## STORED DATA

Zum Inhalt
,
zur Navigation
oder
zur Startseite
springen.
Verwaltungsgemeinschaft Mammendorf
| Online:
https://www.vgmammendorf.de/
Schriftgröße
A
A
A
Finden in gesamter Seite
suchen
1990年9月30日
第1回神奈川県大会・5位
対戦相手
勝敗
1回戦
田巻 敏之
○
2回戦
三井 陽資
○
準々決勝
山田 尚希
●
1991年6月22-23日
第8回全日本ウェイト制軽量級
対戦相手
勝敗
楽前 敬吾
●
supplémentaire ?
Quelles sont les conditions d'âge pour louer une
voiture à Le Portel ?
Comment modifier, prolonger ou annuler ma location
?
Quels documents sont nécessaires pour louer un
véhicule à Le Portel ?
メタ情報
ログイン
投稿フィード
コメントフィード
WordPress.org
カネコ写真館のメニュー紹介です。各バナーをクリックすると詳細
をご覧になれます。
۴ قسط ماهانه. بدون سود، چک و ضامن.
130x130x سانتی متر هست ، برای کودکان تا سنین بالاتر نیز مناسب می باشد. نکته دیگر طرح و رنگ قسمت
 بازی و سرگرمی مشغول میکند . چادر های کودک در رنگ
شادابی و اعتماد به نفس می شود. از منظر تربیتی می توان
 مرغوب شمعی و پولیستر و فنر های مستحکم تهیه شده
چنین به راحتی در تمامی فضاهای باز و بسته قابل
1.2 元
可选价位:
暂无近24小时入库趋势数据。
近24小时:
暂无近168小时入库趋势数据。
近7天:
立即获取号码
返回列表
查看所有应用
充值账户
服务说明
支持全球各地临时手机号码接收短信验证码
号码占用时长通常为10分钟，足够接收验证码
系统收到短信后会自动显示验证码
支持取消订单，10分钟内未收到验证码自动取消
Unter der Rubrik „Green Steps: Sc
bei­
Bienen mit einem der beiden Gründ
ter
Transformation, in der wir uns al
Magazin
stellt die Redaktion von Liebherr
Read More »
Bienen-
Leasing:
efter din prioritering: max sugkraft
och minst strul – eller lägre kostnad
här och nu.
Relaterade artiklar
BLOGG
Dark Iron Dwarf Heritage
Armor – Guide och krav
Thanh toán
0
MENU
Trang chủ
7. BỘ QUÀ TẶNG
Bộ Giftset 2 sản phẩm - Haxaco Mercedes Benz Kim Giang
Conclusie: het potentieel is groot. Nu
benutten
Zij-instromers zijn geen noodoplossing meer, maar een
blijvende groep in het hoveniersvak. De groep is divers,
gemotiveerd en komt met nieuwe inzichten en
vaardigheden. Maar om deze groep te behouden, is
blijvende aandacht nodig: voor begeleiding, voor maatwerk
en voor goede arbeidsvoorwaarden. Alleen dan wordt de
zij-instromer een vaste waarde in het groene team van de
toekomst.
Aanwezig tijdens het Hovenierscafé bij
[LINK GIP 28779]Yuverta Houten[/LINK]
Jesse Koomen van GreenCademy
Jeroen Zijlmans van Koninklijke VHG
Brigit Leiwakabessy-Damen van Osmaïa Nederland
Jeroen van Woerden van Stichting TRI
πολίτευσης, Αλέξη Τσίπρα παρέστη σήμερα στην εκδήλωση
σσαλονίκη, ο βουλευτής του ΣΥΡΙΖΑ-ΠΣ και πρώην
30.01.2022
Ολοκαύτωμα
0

## TO-DO ITEM
Each line of the data must be retyped exactly.

## WRITTEN RESPONSE
Zum Inhalt
,
zur Navigation
oder
zur Startseite
springen.
Verwaltungsgemeinschaft Mammendorf
| Online:
https://www.vgmammendorf.de/
Schriftgröße
A
A
A
Finden in gesamter Seite
suchen
1990年9月30日
第1回神奈川県大会・5位
対戦相手
勝敗
1回戦
田巻 敏之
○
2回戦
三井 陽資
○
準々決勝
山田 尚希
●
1991年6月22-23日
第8回全日本ウェイト制軽量級
対戦相手
勝敗
楽前 敬吾
●
supplémentaire ?
Quelles sont les conditions d'âge pour louer une
voiture à Le Portel ?
Comment modifier, prolonger ou annuler ma location
?
Quels documents sont nécessaires pour louer un
véhicule à Le Portel ?
メタ情報
ログイン
投稿フィード
コメントフィード
WordPress.org
カネコ写真館のメニュー紹介です。各バナーをクリックすると詳細
をご覧になれます。
۴ قسط ماهانه. بدون سود، چک و ضامن.
130x130x سانتی متر هست ، برای کودکان تا سنین بالاتر نیز مناسب می باشد. نکته دیگر طرح و رنگ قسمت
 بازی و سرگرمی مشغول میکند . چادر های کودک در رنگ
شادابی و اعتماد به نفس می شود. از منظر تربیتی می توان
 مرغوب شمعی و پولیستر و فنر های مستحکم تهیه شده
چنین به راحتی در تمامی فضاهای باز و بسته قابل
1.2 元
可选价位:
暂无近24小时入库趋势数据。
近24小时:
暂无近168小时入库趋势数据。
近7天:
立即获取号码
返回列表
查看所有应用
充值账户
服务说明
支持全球各地临时手机号码接收短信验证码
号码占用时长通常为10分钟，足够接收验证码
系统收到短信后会自动显示验证码
支持取消订单，10分钟内未收到验证码自动取消
Unter der Rubrik „Green Steps: Sc
bei­
Bienen mit einem der beiden Gründ
ter
Transformation, in der wir uns al
Magazin
stellt die Redaktion von Liebherr
Read More »
Bienen-
Leasing:
efter din prioritering: max sugkraft
och minst strul – eller lägre kostnad
här och nu.
Relaterade artiklar
BLOGG
Dark Iron Dwarf Heritage
Armor – Guide och krav
Thanh toán
0
MENU
Trang chủ
7. BỘ QUÀ TẶNG
Bộ Giftset 2 sản phẩm - Haxaco Mercedes Benz Kim Giang
Conclusie: het potentieel is groot. Nu
benutten
Zij-instromers zijn geen noodoplossing meer, maar een
blijvende groep in het hoveniersvak. De groep is divers,
gemotiveerd en komt met nieuwe inzichten en
vaardigheden. Maar om deze groep te behouden, is
blijvende aandacht nodig: voor begeleiding, voor maatwerk
en voor goede arbeidsvoorwaarden. Alleen dan wordt de
zij-instromer een vaste waarde in het groene team van de
toekomst.
Aanwezig tijdens het Hovenierscafé bij
[LINK GIP 28779]Yuverta Houten[/LINK]
Jesse Koomen van GreenCademy
Jeroen Zijlmans van Koninklijke VHG
Brigit Leiwakabessy-Damen van Osmaïa Nederland
Jeroen van Woerden van Stichting TRI
πολίτευσης, Αλέξη Τσίπρα παρέστη σήμερα στην εκδήλωση
σσαλονίκη, ο βουλευτής του ΣΥΡΙΖΑ-ΠΣ και πρώην
30.01.2022
Ολοκαύτωμα
0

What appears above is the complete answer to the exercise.